Extract:

——————

Is that *all* you have to say ? No problem definition of any kind ? And
expect me to figure out what you might be meaning regardless ? Really ?

And pardon me, the above is written as if you are suggesting that replies to
a killfiled post should be killfiled too. Which is what Apd and myself
where already past when you posted your first reply.

Worse, apd quoted my explanation of how to hide such a subtree as part of
fixing OEs "lets just delete the message of a the killfiled posters "
behaviour.

>>I already tried to explain how C knowing something of its grandfather A
>>doesn't help much, if at all. As of yet you still have to respond to it
>>...
>
> I'm trying to. Again.

No, you're not trying at all. Upto this point in your post you have only
offerered a couple of statements, but no explaining of any kind.

>>> You are correct that B and C will not contain anything that
>>> indicates A has been deleted:
>>
>>Maybe you should start with explaining why you are focussing on a
>>grandparent and not the parent.
>
> See above.

Bullshit. You have not even *started* to explain anything.

>>Relevance ? What would change if I told them ?
>
> Nothing. I wasn't sure why you said that you can't retrieve anything from
> a deleted post,

Well, are you now ?

> including the fact that it had been deleted;

:-) I never said, or implicated anything like that. Because I can, in
the context of this thread, easily do that. (think about it).

> that is true, but I couldn't see why you thought it was important.

That probably is because you barged into this thread without even bothering
to understand what apd and myself where talking about. :-(

The question is, do you understand it *now* ?

>>You already said that, and I asked you to explain where you got that A
>>from, but more importantly : what is the reason you are checking for it.
>>You must have one, right ?
>
> See above.

You *still* have not even begun to explain anything to me. So again,
bullshit.

——————

[Extracted records]
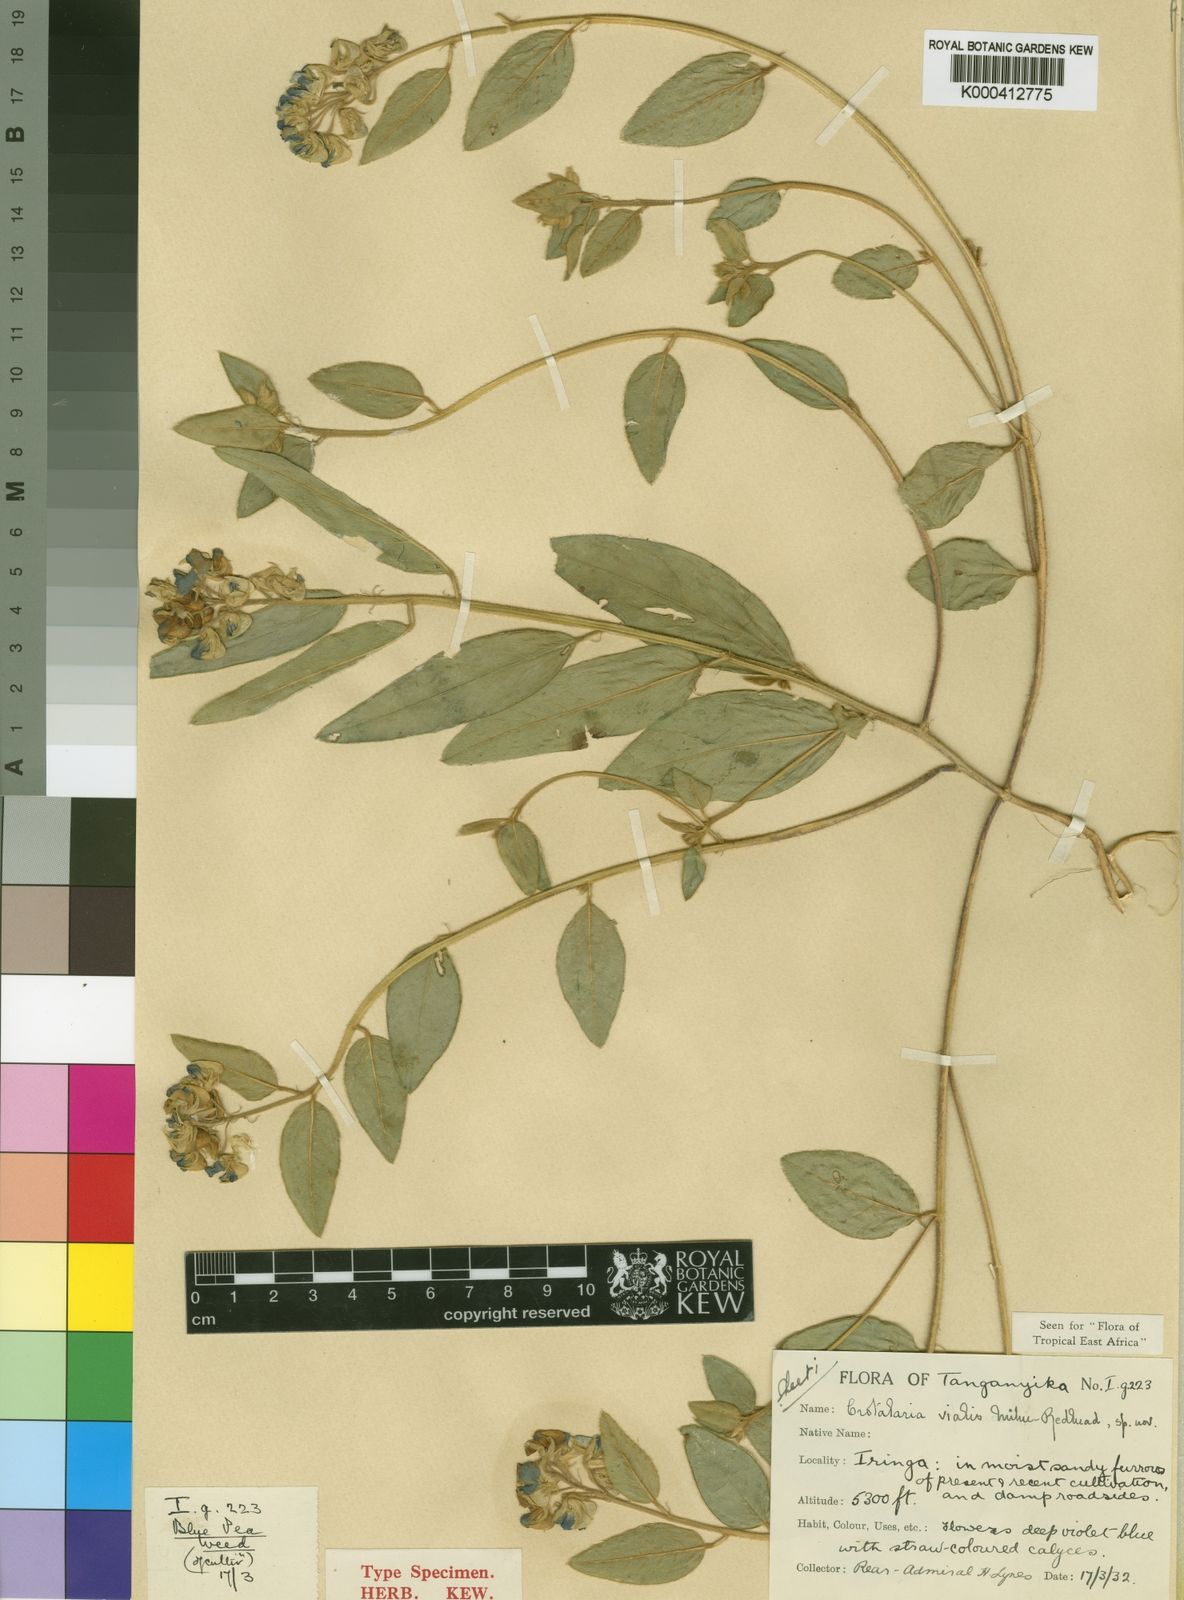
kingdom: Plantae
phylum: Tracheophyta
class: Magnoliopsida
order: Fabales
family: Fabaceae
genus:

——————

What this exercise asks:
1. Please retype the post from "And pardon me, the" to "trying to. Again.".
2. In the post, what two things does the writer say they had asked to be explained?

Correct answers:
1.
And pardon me, the above is written as if you are suggesting that replies to
a killfiled post should be killfiled too. Which is what Apd and myself
where already past when you posted your first reply.

Worse, apd quoted my explanation of how to hide such a subtree as part of
fixing OEs "lets just delete the message of a the killfiled posters "
behaviour.

>>I already tried to explain how C knowing something of its grandfather A
>>doesn't help much, if at all. As of yet you still have to respond to it
>>...
>
> I'm trying to. Again.

2. Where the A came from and the reason for checking for it.